The ruling finds that new U.S. surveillance laws are so broad as to compel certain professionals to protect their sensitive conversations. Otherwise, their dialogues with sources - such as radicals, dissidents and alleged terrorists overseas - might well be overheard.
"The plaintiffs have good reason to believe that their communications, in particular, will fall within the scope of the broad surveillance that they can assume the government will conduct," reads the ruling from the Second Circuit appeals court in New York.
The ruling highlighting growing U.S. "signals-intelligence" - or SigInt - practices stops short of confirming any such spying. But it is a rare judicial nod to fears that laws governing "foreign" surveillance practices have been watered down to the point of permitting disturbing dragnets.
The plaintiffs - which include Human Rights Watch, Amnesty International and several journalists including Ms. Klein - now have the legal standing to challenge the post-9/11 surveillance laws. A lower court had found their concerns "too abstract" and tossed out the suit.
The American Civil Liberties Union is leading the suit.
The U.S. National Security Agency is the most powerful SigInt body in the world. Its interception technologies are growing increasingly sophisticated even as U.S. spymasters have exploited legal loopholes to permit more spying.
In general, SigInt agencies exist to monitor the communications of hostile foreign entities - such as terrorist operatives or rival spy services. However, in 2008, Congress removed some checks and balances - including a "probable cause" clause that stipulated government agents should zero in only on hostile foreigners.

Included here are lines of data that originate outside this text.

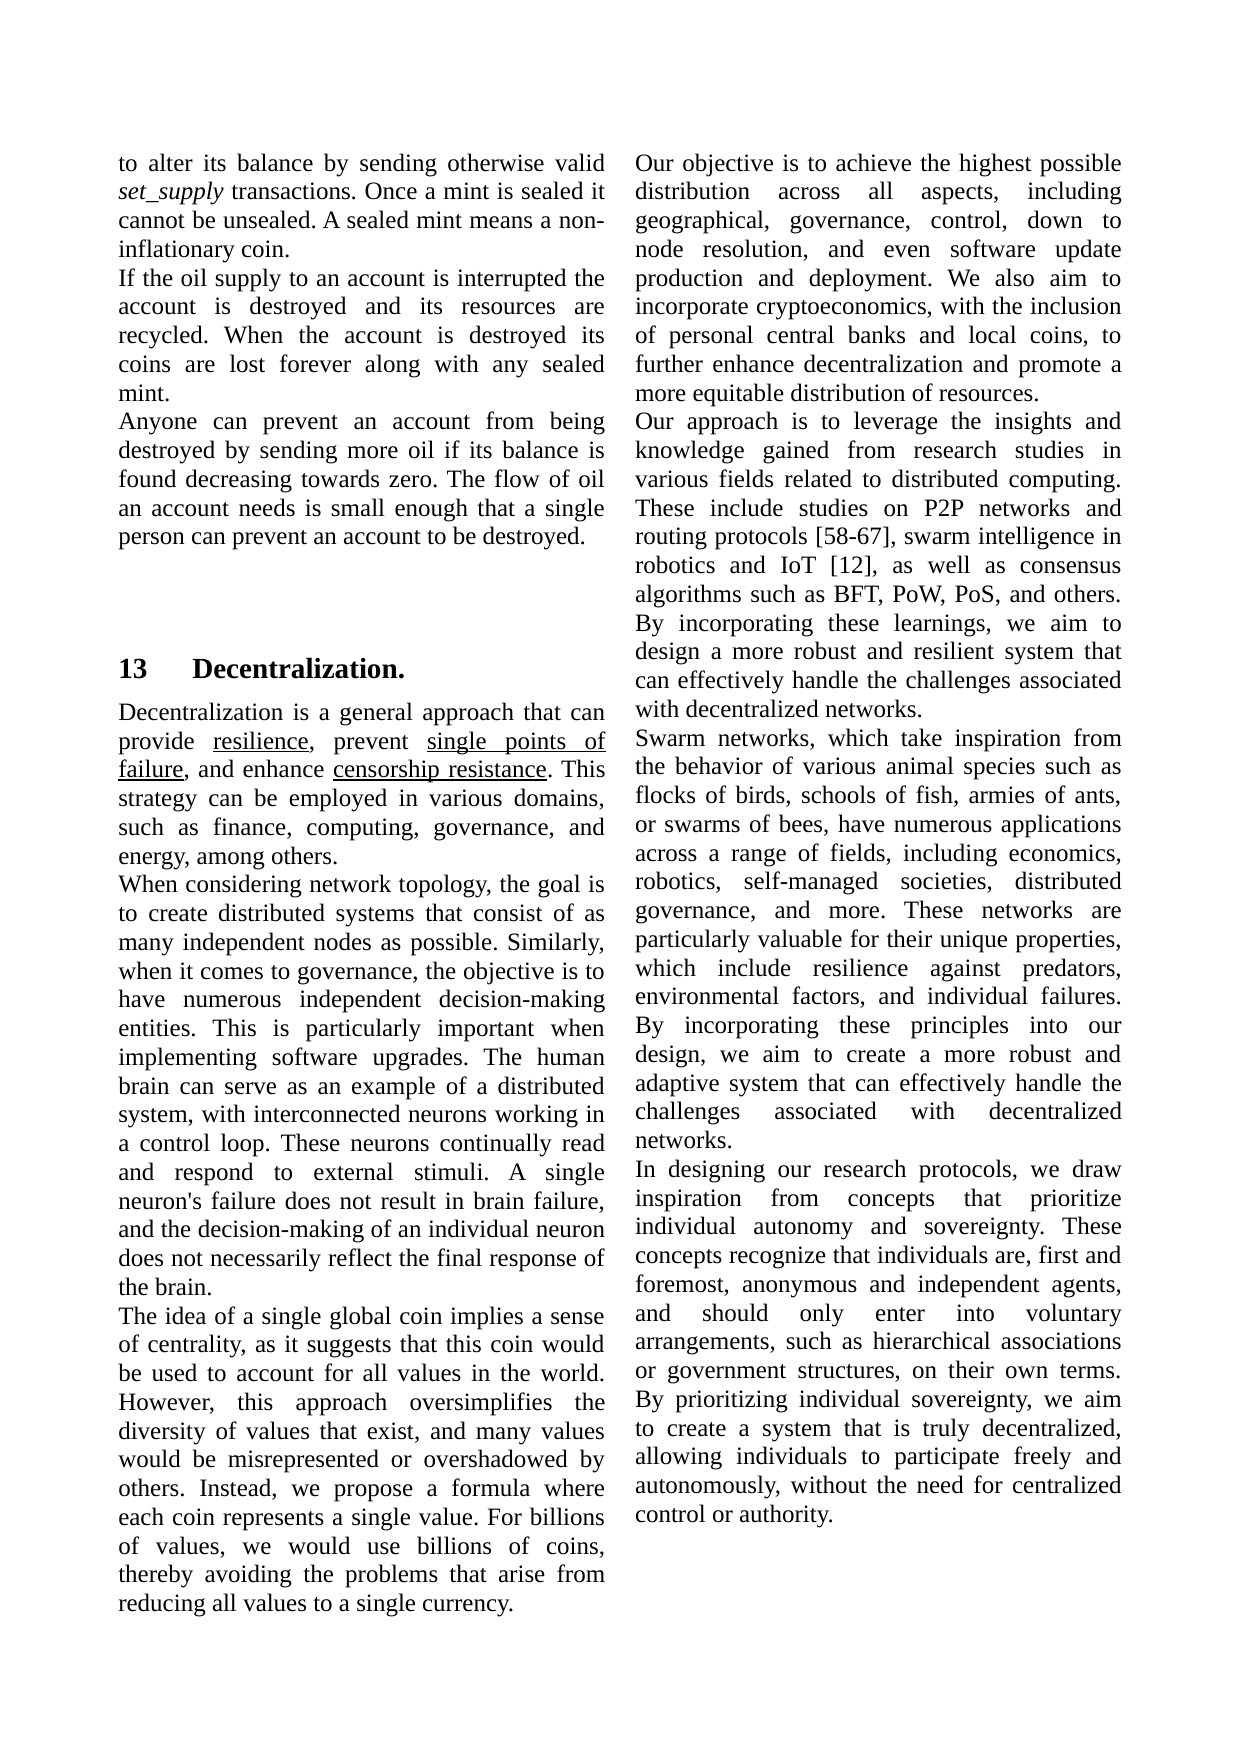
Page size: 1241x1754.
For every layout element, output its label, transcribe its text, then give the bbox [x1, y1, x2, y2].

text Decentralization is a general approach that can provide resilience, prevent single points of failure, and enhance censorship resistance. This strategy can be employed in various domains, such as finance, computing, governance, and energy, among others. [118, 697, 605, 869]
text If the oil supply to an account is interrupted the account is destroyed and its resources are recycled. When the account is destroyed its coins are lost forever along with any sealed mint. [118, 263, 605, 406]
text Our approach is to leverage the insights and knowledge gained from research studies in various fields related to distributed computing. These include studies on P2P networks and routing protocols [58-67], swarm intelligence in robotics and IoT [12], as well as consensus algorithms such as BFT, PoW, PoS, and others. By incorporating these learnings, we aim to design a more robust and resilient system that can effectively handle the challenges associated with decentralized networks. [635, 406, 1122, 723]
text In designing our research protocols, we draw inspiration from concepts that prioritize individual autonomy and sovereignty. These concepts recognize that individuals are, first and foremost, anonymous and independent agents, and should only enter into voluntary arrangements, such as hierarchical associations or government structures, on their own terms. By prioritizing individual sovereignty, we aim to create a system that is truly decentralized, allowing individuals to participate freely and autonomously, without the need for centralized control or authority. [635, 1154, 1122, 1528]
subtitle Decentralization. [118, 651, 605, 684]
text to alter its balance by sending otherwise valid set_supply transactions. Once a mint is sealed it cannot be unsealed. A sealed mint means a non-inflationary coin. [118, 148, 605, 263]
text When considering network topology, the goal is to create distributed systems that consist of as many independent nodes as possible. Similarly, when it comes to governance, the objective is to have numerous independent decision-making entities. This is particularly important when implementing software upgrades. The human brain can serve as an example of a distributed system, with interconnected neurons working in a control loop. These neurons continually read and respond to external stimuli. A single neuron's failure does not result in brain failure, and the decision-making of an individual neuron does not necessarily reflect the final response of the brain. [118, 869, 605, 1301]
text The idea of a single global coin implies a sense of centrality, as it suggests that this coin would be used to account for all values in the world. However, this approach oversimplifies the diversity of values that exist, and many values would be misrepresented or overshadowed by others. Instead, we propose a formula where each coin represents a single value. For billions of values, we would use billions of coins, thereby avoiding the problems that arise from reducing all values to a single currency. [118, 1301, 605, 1617]
text Anyone can prevent an account from being destroyed by sending more oil if its balance is found decreasing towards zero. The flow of oil an account needs is small enough that a single person can prevent an account to be destroyed. [118, 406, 605, 550]
text Our objective is to achieve the highest possible distribution across all aspects, including geographical, governance, control, down to node resolution, and even software update production and deployment. We also aim to incorporate cryptoeconomics, with the inclusion of personal central banks and local coins, to further enhance decentralization and promote a more equitable distribution of resources. [635, 148, 1122, 406]
text Swarm networks, which take inspiration from the behavior of various animal species such as flocks of birds, schools of fish, armies of ants, or swarms of bees, have numerous applications across a range of fields, including economics, robotics, self-managed societies, distributed governance, and more. These networks are particularly valuable for their unique properties, which include resilience against predators, environmental factors, and individual failures. By incorporating these principles into our design, we aim to create a more robust and adaptive system that can effectively handle the challenges associated with decentralized networks. [635, 723, 1122, 1154]
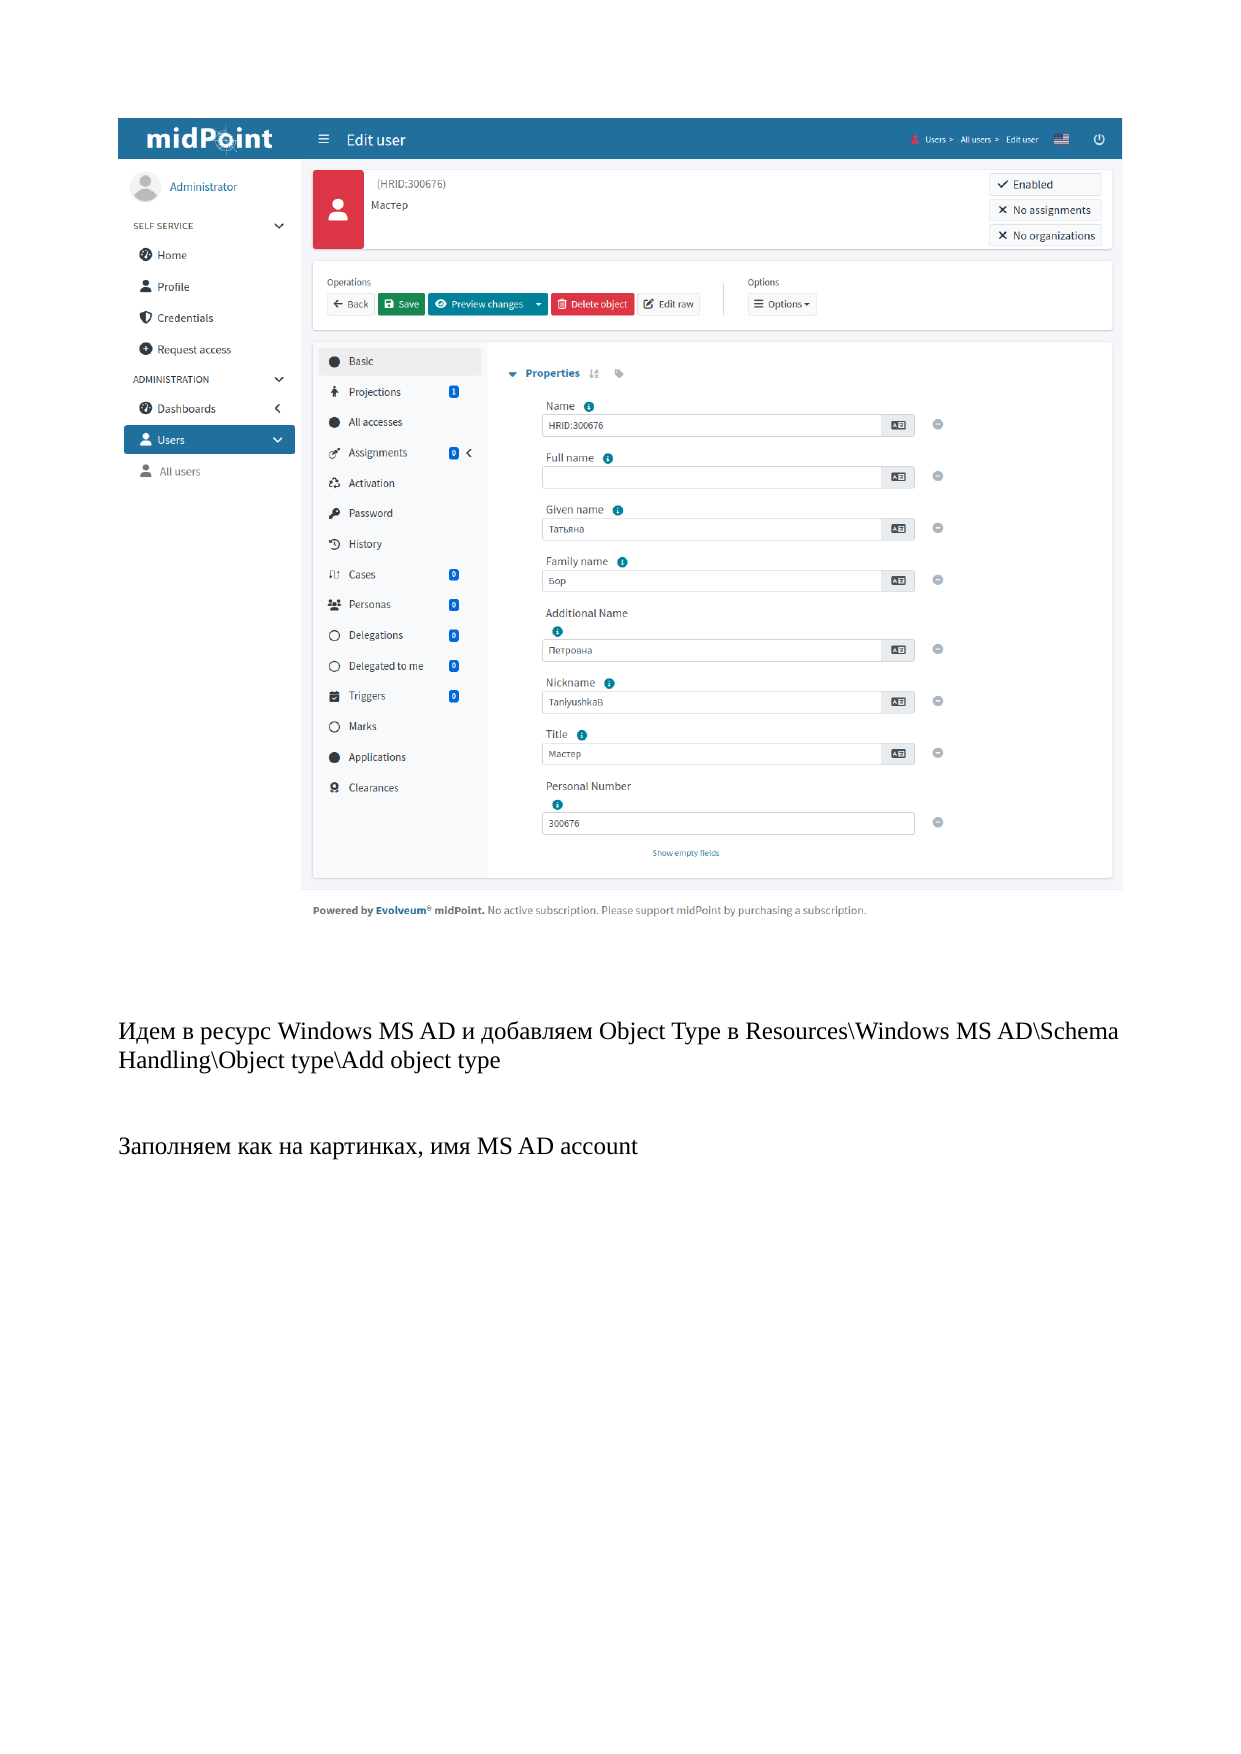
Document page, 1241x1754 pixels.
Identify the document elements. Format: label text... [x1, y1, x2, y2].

text Заполняем как на картинках, имя MS AD account [118, 1131, 1122, 1160]
text Идем в ресурс Windows MS AD и добавляем Object Type в Resources\Windows MS AD\Schema Handling\Object type\Add object type [118, 1016, 1122, 1074]
picture [118, 118, 1123, 930]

Now it is no longer just terrorists and spies who worry about being monitored - lawyers, journalists and activists fear they are fair game too. It's even possible their conversations may turn up in mass intercepts from countries the United States regards as problematic.
"Any of these phone conversations can be scooped up and they sort it out later," said Sylvia Royce, a former U.S. Department of Justice lawyer who is a plaintiff in the suit.
In an interview, she said she represents a Mauritanian Montrealer being held as an al-Qaeda suspect at Guantanamo Bay. Ms. Royce, a U.S. citizen, fears privileged telephone conversations related to her client, Mohammedou Ould Salahi, will be picked up by surveillance dragnets.
Ms. Klein has different concerns. "For me, the real issue is not being under surveillance. The issue is putting my sources at risk by talking to me," the Canadian journalist said Tuesday in a phone interview from Britain.
The author of No Logo and The Shock Doctrine said she was approached by the ACLU to join the suit three years ago.
She wrote an affidavit describing how she often speaks to Zapatista rebels in Mexico and leftist indigenous groups in South America. Because many of her sources legitimately fear repression and surveillance, she said she now travels to get information she might have previously received by telephone or e-mail.
"The issue is that we think that the activities that we do could fall under these broad definitions," Ms. Klein explained. Asked whether she believed her own communications are monitored, she said, "I have no idea whether they are or they aren't."
The Second Circuit ruling explains that while U.S. citizenry as a whole has little to fear, the plaintiffs are hardly paranoid if they take precautions to safeguard sources. "Fears of surveillance are by no means based on 'mere conjecture,' delusional fantasy or unfounded speculation," the ruling says.